Some in Sierra Leone ran away from their homes Saturday and others clashed with health workers trying to bury dead Ebola victims as the country struggled through the second day of an unprecedented lockdown to combat the deadly disease.
Despite these setbacks, officials said most of Sierra Leone’s 6 million people were complying with orders to stay at home as nearly 30,000 volunteers and health care workers fanned out across the country to distribute soap and information on how to prevent Ebola.
The virus, spread by contact with bodily fluids, has killed than 560 people in Sierra Leone and more than 2,600 in West Africa since the outbreak began last December, according to the World Health Organization. It is killing about half of the people it infects.
The streets of the capital, Freetown, were empty Saturday except for the four-person teams going door to door with kits bearing soap, cards listing Ebola symptoms, stickers to mark houses visited and a tally to record suspected cases.
Among the volunteers was Idrissa Kargbo, a well-known marathoner who has qualified for races on three continents but whose training and career have been stymied by the outbreak.
Although early responses to the disease have been marred by suspicion of health workers, Freetown residents on Saturday seemed grateful for any information they could get, Kargbo told The Associated Press.
“Some people are still denying, but now when you go to almost any house they say, `Come inside, come and teach us what we need to do to prevent,'” Kargbo said. “Nobody is annoyed by us.”
Sierra Leone’s government is clearly hoping the lockdown will help turn the tide against the disease which the U.N. health agency estimates will take many months to eradicate in the country. In a speech before the lockdown, President Ernest Bai Koroma said “the survival and dignity of each and every Sierra Leonean” was at stake.
The strategy has drawn criticism, however. The charity group Doctors Without Borders warned it would be “extremely difficult for health workers to accurately identify cases through door-to-door screening.”
Even if suspected cases are identified during the lockdown, the group said Sierra Leone doesn’t have enough beds to treat them.
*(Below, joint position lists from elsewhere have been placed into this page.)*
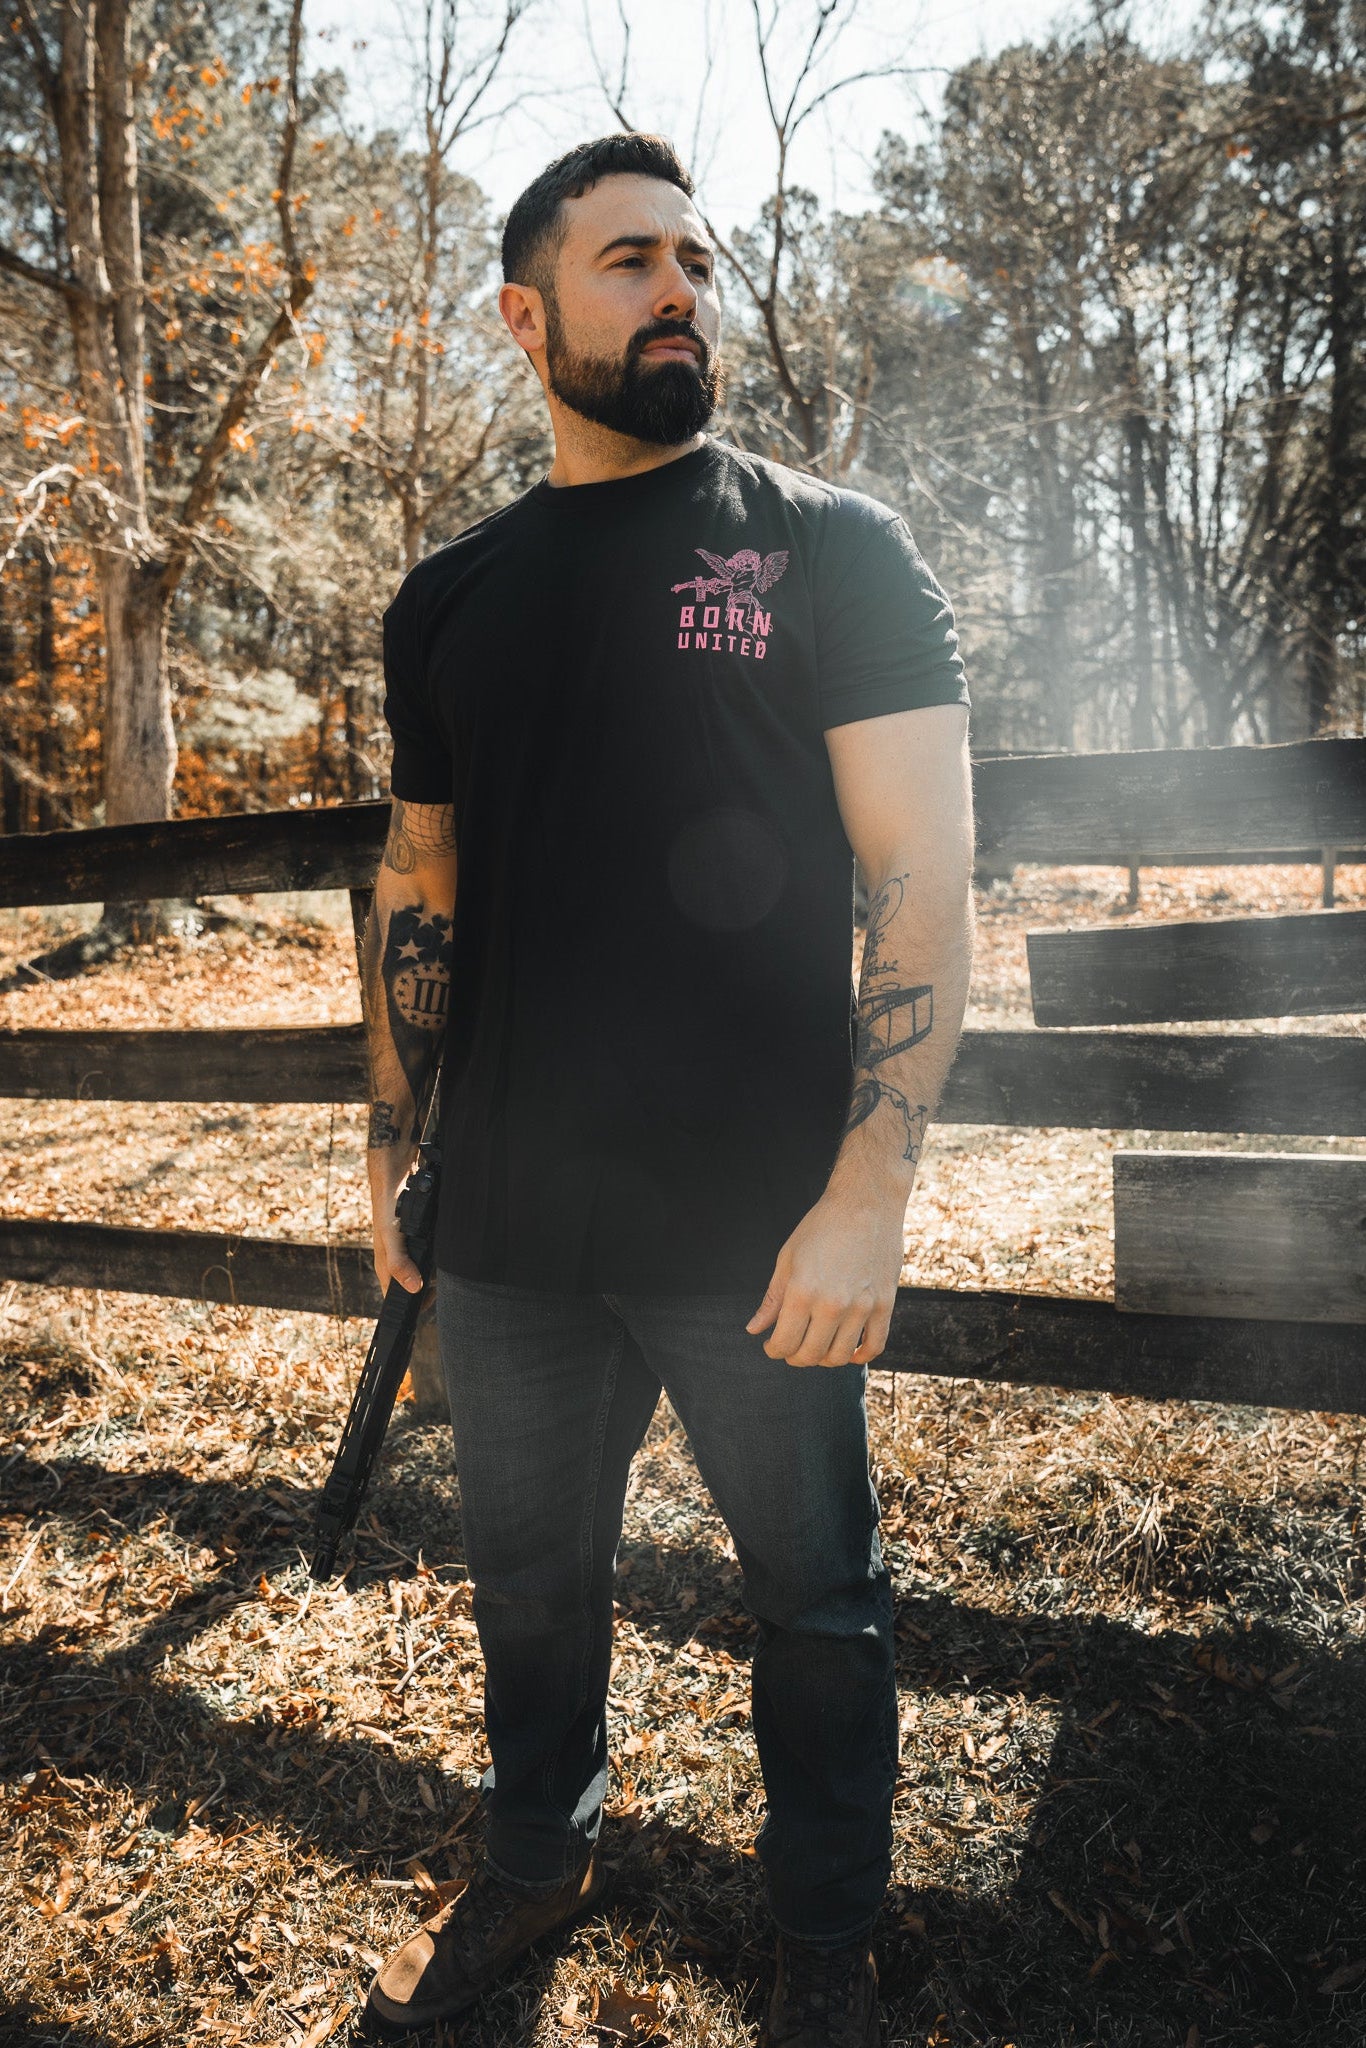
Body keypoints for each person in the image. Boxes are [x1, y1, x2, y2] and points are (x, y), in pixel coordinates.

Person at [360, 133, 974, 2048]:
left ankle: (819, 1936)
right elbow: (418, 879)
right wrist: (393, 1152)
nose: (681, 290)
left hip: (754, 1221)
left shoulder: (824, 547)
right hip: (516, 1223)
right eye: (630, 261)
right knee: (528, 1583)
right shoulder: (447, 598)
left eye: (696, 259)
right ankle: (536, 1858)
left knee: (818, 1604)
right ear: (525, 315)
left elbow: (925, 875)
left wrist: (868, 1188)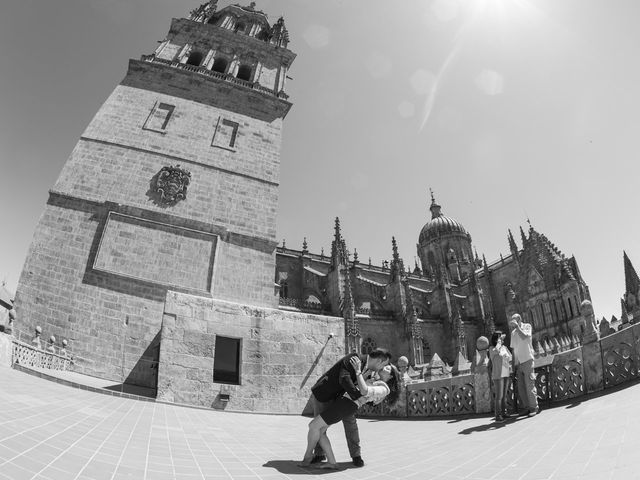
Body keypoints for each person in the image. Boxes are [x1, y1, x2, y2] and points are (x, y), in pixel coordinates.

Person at [300, 356, 401, 469]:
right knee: (319, 431)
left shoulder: (384, 388)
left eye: (387, 368)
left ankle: (308, 456)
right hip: (344, 402)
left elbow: (365, 391)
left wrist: (358, 372)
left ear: (390, 376)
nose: (384, 367)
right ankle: (331, 461)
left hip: (346, 405)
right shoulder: (376, 379)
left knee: (313, 426)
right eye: (384, 365)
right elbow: (361, 389)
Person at [509, 313, 539, 416]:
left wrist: (517, 327)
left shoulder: (527, 326)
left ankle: (534, 407)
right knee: (521, 387)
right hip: (519, 363)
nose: (513, 322)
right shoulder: (513, 333)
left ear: (519, 319)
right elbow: (513, 350)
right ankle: (526, 407)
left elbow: (525, 337)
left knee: (530, 384)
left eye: (515, 320)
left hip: (528, 359)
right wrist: (513, 366)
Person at [489, 331, 512, 422]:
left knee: (504, 395)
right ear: (496, 339)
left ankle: (504, 412)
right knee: (499, 396)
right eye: (499, 338)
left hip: (506, 372)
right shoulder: (492, 349)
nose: (502, 340)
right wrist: (499, 342)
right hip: (498, 374)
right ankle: (498, 415)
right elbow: (497, 351)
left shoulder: (504, 347)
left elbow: (510, 358)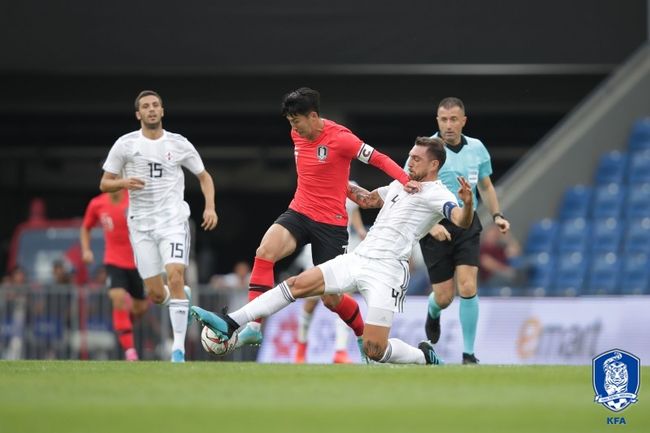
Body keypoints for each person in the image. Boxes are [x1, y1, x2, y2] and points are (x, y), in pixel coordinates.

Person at [191, 136, 474, 366]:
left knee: (375, 349)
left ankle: (423, 357)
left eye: (416, 158)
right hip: (359, 257)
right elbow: (366, 199)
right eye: (410, 156)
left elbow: (461, 219)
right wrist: (336, 178)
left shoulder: (439, 194)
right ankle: (232, 322)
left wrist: (468, 203)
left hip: (388, 270)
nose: (409, 162)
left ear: (434, 164)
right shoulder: (400, 184)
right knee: (297, 284)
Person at [235, 87, 419, 359]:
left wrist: (406, 181)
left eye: (296, 121)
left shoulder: (342, 138)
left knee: (330, 298)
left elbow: (378, 159)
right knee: (265, 252)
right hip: (299, 211)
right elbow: (318, 174)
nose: (294, 128)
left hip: (330, 225)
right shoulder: (296, 133)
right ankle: (253, 325)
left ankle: (359, 336)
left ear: (312, 116)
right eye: (290, 123)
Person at [99, 90, 218, 362]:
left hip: (173, 221)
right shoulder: (126, 145)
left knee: (175, 274)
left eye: (155, 105)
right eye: (145, 107)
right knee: (154, 294)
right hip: (141, 226)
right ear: (138, 114)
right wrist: (123, 183)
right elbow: (105, 183)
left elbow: (204, 176)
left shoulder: (178, 144)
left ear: (162, 111)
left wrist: (210, 206)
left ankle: (178, 350)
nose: (151, 110)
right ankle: (179, 299)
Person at [418, 97, 510, 364]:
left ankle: (469, 354)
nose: (448, 125)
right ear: (437, 121)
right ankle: (433, 310)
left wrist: (497, 215)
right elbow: (409, 189)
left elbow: (486, 185)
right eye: (443, 119)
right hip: (435, 226)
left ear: (463, 121)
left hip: (467, 221)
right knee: (445, 297)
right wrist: (431, 225)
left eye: (453, 119)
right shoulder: (424, 150)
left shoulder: (477, 148)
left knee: (468, 286)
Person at [293, 187, 367, 364]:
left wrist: (362, 232)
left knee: (342, 297)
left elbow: (355, 217)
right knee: (311, 300)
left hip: (341, 249)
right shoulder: (318, 182)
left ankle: (340, 351)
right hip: (317, 247)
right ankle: (301, 346)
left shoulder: (351, 186)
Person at [80, 189, 148, 361]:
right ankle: (130, 352)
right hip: (113, 261)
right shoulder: (97, 203)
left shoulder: (134, 197)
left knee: (139, 308)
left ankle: (125, 322)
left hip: (138, 262)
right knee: (117, 298)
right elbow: (85, 227)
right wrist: (86, 250)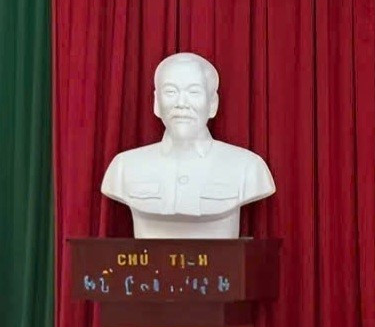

In a district 20 kilometers (12 miles) east of Freetown, police were called in Saturday to help a burial team that came under attack by residents as they were trying to bury the bodies of five Ebola victims, Sgt. Edward Momoh Brima Lahai said.
A witness told state television the burial team initially had to abandon the five bodies in the street and flee. Lahai said later the burials were successfully completed after police reinforcements arrived. The bodies of Ebola victims are very contagious and must be buried by special teams.
In northern Sierra Leone, health worker Lamin Unisa Camara said Saturday he had received reports that some residents had run away from their homes to avoid being trapped inside during the lockdown.
“People were running from their houses to the bush. Without wasting time, I informed the chief in charge of the area,” said Camara, who was working in the town of Kambia.
Several health care workers and volunteers complained that supply kits were delivered late, preventing their teams from starting on time.
But Kargbo, the marathoner, said his team was on track to meet its goal of visiting 60 households by the end of the lockdown Sunday. He said the effort would be worth it if the outbreak is shortened even a little.
Other Freetown residents, however, were having trouble making it through the three days.
“The fact is that we were not happy with the three days, but the president declared that we must sit home,” said Abdul Koroma, the father of nine children in Freetown.
“I want to go and find (something) for my children eat, but I do not have the chance,” he said.